こちらの二玄社より出版された「プリンスとイタリア」という本になります。
パープルレインでお馴染みのミクロマン、プリンスのイタリアツアーをまとめた物なのです。
ぢゃなくって、国産車の歴史を語る上で欠かせない、今はなきプリンス自動車に関するお話しなのでした、すみません・・・・・
謎多き昭和の自動車メーカー、プリンスですがこれまでも色々な本で色々な事が書かれて来ましたが、今回の板谷氏の本はプリンス自動車の歴史とその仕事を徹底的なリサーチと証拠物件を元に構成されていて、プリンスに関する書籍では決定版の一冊になると思います。
かといって堅苦しい内容ではなく、人間味あふれるストーリーも多々ありまして読み物としても非常に面白くなっております。
ここで私がその内容を紹介してしまうと、ミニカーと絡めて3倍位のボリュームとなってしまいクレームが発生する恐れがありますので、ぜひお買い求めになってその素晴しい内容をお確かめ頂きたいと思います、お勧めであります!!
でもその中で一つだけお話ししたいのがこちらのクルマになります。
Wildmanお得意の「実車より先にミニカーで憶える」というパターンで知ったクルマ「プリンス・スプリント」です。
10年前位としか思えない昭和50年にミニカーコレクションを始め、月刊ミニチュアカー誌でその存在を知り「かつてこんなクルマがあったんだ」と感激した少年Wildmanは一発でこのクルマが好きになってしまいました。
実車のプリンス・スプリントが発表された翌年、ついこの前である昭和39年8月に発売された大盛屋ミクロペット製のミニカーがこちらです。
Wildman生誕一ヶ月後に発売されたという私の兄弟の様なミニカーなのであります!!
ナゼかスプリント実車よりもカッコよくなってしまったというミニカーなのですが、作ったメーカーが大盛屋という、何かプリンス自動車に通じる物がある会社というところが良いのです。
その後両社ともはかなく消えてしまいました・・・
実車のヒストリーは板谷様の本に詳しく書かれておりますが、スプリントの事で一番驚いた事は1991年のノスタルジック・ヒーロー誌に二枚のモノクロの写真が掲載されてました。

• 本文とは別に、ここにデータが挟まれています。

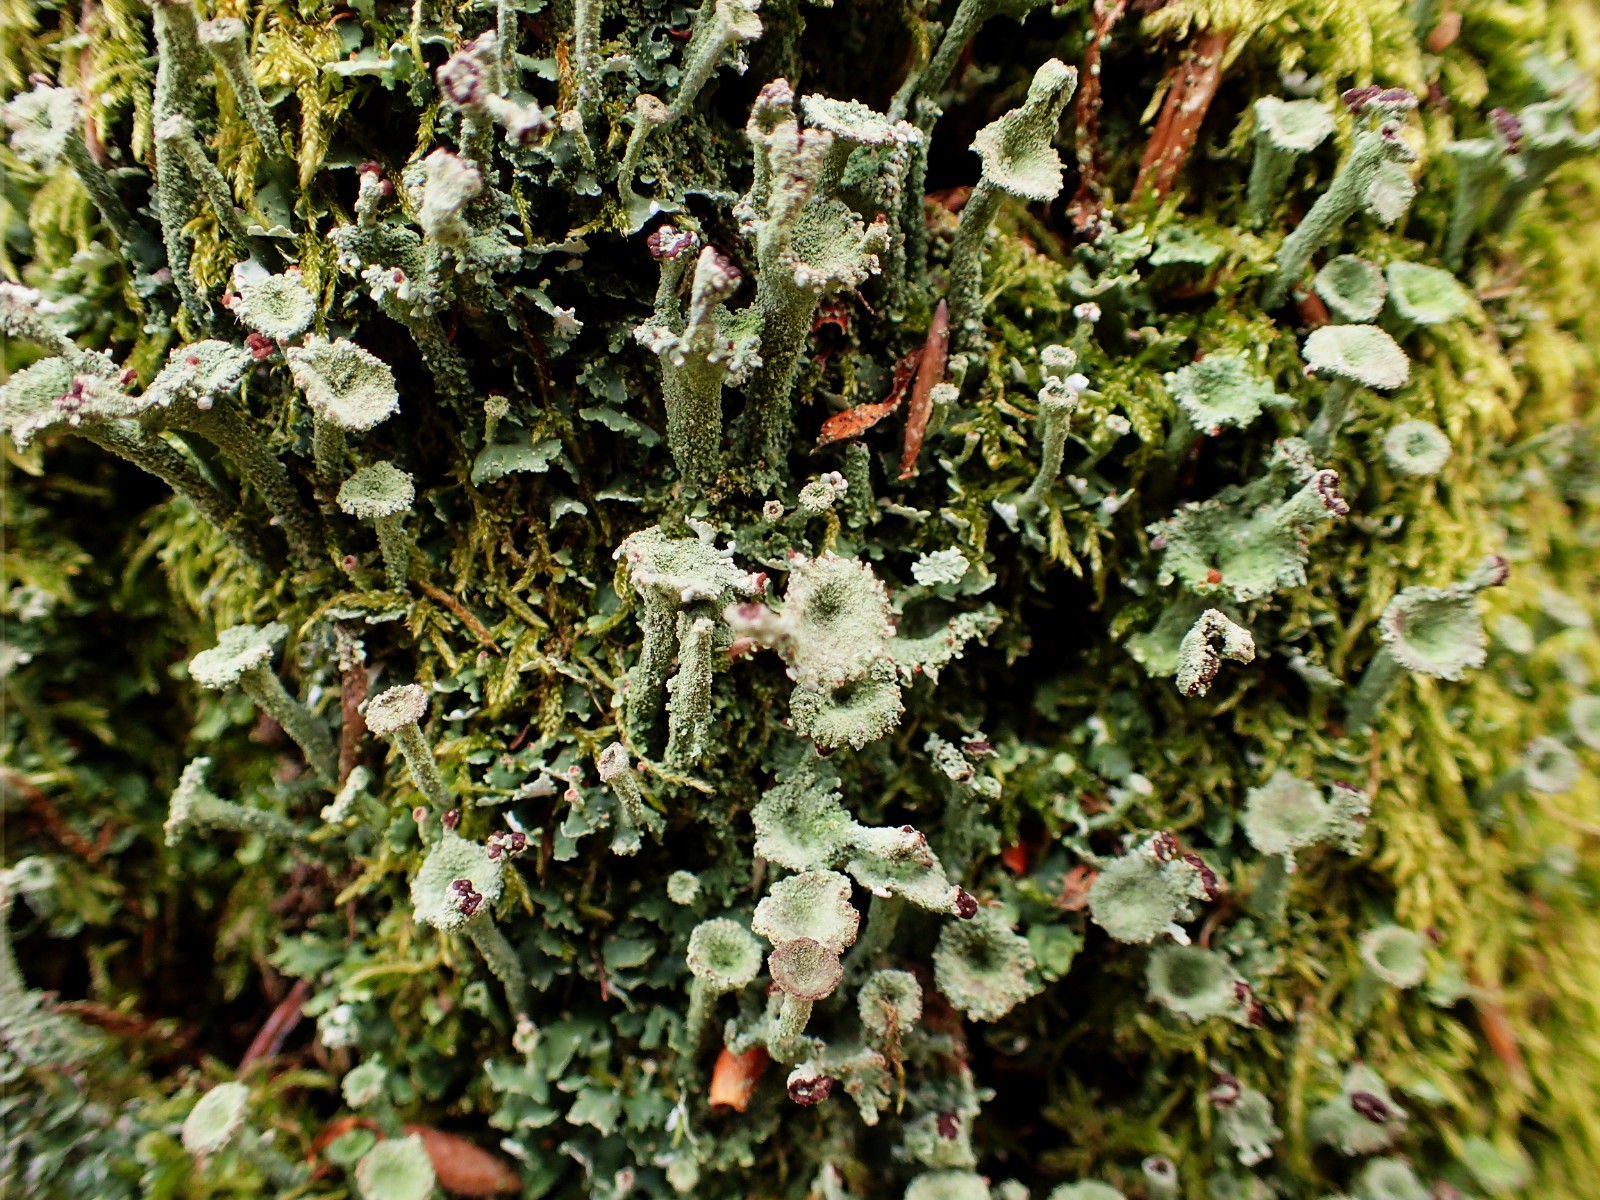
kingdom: Fungi
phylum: Ascomycota
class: Lecanoromycetes
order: Lecanorales
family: Cladoniaceae
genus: Cladonia
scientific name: Cladonia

古びた倉庫の中に佇む埃だらけのクルマたちの中の一台が何と憧れのスプリントではありませんか!!
ショーモデルとして一台だけ作られたスプリントは、時が経てばお役御免となり廃棄されてしまうのが当然の成り行きですが、ノスヒロ誌によればついこの前の1982年頃までスプリントはこの倉庫に眠っていたのでした。
発表されてから20年近くが経ち、プリンス自動車も日産と合併していたのによくもまあ残っていた物です・・・・
その後スプリントは残念ながら廃棄処分になってしまったとの事でしたが、それはあくまで定説で「もしや・・・」と言う事も起こり得るかもしれません。
旧いミニカーも見つかるのですから実車でも奇跡は起こるのです・・・Wildmanのリサーチは続くのでした。
だって海外じゃこのフェラーリのように土の中から40年振りに掘り起こされるクルマも実際にあるのですから・・・・
そこらへんで愛犬ルルといっしょに土を掘ってるWildmanを見掛けたら優しく見守ってあげて下さいませ。